::: RECORD SET :::
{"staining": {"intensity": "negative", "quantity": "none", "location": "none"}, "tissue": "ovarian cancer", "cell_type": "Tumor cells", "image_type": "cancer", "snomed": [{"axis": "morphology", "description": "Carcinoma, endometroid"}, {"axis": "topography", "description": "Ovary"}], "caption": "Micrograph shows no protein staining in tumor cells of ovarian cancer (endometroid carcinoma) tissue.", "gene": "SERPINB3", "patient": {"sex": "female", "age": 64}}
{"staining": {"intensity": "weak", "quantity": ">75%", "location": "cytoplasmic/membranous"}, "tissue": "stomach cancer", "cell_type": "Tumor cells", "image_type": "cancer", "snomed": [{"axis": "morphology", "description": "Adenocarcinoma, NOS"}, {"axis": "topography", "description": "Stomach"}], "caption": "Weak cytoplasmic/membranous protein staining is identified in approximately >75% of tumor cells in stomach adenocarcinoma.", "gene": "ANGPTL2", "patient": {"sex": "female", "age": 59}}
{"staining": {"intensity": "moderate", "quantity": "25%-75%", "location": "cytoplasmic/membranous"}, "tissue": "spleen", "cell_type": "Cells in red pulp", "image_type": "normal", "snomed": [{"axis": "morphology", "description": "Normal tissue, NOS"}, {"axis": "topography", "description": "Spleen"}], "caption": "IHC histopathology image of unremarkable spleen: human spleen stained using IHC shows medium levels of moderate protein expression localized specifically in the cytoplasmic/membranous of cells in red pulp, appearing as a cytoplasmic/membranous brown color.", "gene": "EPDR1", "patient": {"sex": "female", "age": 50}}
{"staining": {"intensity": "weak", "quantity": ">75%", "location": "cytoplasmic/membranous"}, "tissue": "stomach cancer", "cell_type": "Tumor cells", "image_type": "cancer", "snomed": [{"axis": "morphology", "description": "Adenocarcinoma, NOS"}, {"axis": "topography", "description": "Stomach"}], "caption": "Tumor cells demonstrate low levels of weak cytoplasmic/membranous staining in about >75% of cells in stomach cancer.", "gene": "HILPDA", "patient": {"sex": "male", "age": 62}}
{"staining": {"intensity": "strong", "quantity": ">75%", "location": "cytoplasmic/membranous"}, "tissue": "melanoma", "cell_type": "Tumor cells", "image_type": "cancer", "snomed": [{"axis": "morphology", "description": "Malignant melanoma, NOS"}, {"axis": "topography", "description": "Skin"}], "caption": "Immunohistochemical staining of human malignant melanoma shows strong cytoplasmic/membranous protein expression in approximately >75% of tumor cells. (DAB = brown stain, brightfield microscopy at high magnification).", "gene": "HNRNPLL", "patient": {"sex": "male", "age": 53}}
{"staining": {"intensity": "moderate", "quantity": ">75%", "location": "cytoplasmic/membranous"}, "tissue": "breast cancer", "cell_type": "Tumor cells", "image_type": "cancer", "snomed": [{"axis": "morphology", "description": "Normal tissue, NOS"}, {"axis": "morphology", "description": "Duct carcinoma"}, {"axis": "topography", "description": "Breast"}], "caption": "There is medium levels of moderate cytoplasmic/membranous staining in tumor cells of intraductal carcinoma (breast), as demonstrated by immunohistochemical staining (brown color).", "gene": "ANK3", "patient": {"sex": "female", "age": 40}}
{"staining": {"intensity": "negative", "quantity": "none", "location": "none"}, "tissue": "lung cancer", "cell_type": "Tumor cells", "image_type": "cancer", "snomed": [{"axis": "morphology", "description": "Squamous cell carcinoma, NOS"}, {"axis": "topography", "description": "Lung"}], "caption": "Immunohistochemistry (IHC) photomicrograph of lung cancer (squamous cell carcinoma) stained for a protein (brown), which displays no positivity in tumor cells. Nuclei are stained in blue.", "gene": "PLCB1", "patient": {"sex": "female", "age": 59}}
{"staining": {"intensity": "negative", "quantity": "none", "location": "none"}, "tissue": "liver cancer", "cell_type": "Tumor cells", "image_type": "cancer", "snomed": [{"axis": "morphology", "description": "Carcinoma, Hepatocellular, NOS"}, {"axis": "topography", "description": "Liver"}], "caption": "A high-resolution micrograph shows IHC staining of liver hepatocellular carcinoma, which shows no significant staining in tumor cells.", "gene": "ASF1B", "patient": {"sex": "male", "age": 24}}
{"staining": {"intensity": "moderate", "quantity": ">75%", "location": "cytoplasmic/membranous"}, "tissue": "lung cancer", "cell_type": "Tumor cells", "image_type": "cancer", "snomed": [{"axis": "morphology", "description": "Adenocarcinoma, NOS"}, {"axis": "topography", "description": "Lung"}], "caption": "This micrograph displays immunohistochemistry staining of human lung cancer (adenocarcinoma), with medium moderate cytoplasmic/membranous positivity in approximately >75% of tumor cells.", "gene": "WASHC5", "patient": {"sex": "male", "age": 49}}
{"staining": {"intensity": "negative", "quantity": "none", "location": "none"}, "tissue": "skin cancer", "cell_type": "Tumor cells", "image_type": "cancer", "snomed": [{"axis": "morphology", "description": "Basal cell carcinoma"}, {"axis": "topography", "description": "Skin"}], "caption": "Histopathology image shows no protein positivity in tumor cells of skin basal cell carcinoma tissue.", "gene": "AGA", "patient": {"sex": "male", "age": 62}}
:::
* EXERCISE GOAL:
Your answer should consist of all lines above that include the string "which".

* WORKED SOLUTION:
{"staining": {"intensity": "negative", "quantity": "none", "location": "none"}, "tissue": "lung cancer", "cell_type": "Tumor cells", "image_type": "cancer", "snomed": [{"axis": "morphology", "description": "Squamous cell carcinoma, NOS"}, {"axis": "topography", "description": "Lung"}], "caption": "Immunohistochemistry (IHC) photomicrograph of lung cancer (squamous cell carcinoma) stained for a protein (brown), which displays no positivity in tumor cells. Nuclei are stained in blue.", "gene": "PLCB1", "patient": {"sex": "female", "age": 59}}
{"staining": {"intensity": "negative", "quantity": "none", "location": "none"}, "tissue": "liver cancer", "cell_type": "Tumor cells", "image_type": "cancer", "snomed": [{"axis": "morphology", "description": "Carcinoma, Hepatocellular, NOS"}, {"axis": "topography", "description": "Liver"}], "caption": "A high-resolution micrograph shows IHC staining of liver hepatocellular carcinoma, which shows no significant staining in tumor cells.", "gene": "ASF1B", "patient": {"sex": "male", "age": 24}}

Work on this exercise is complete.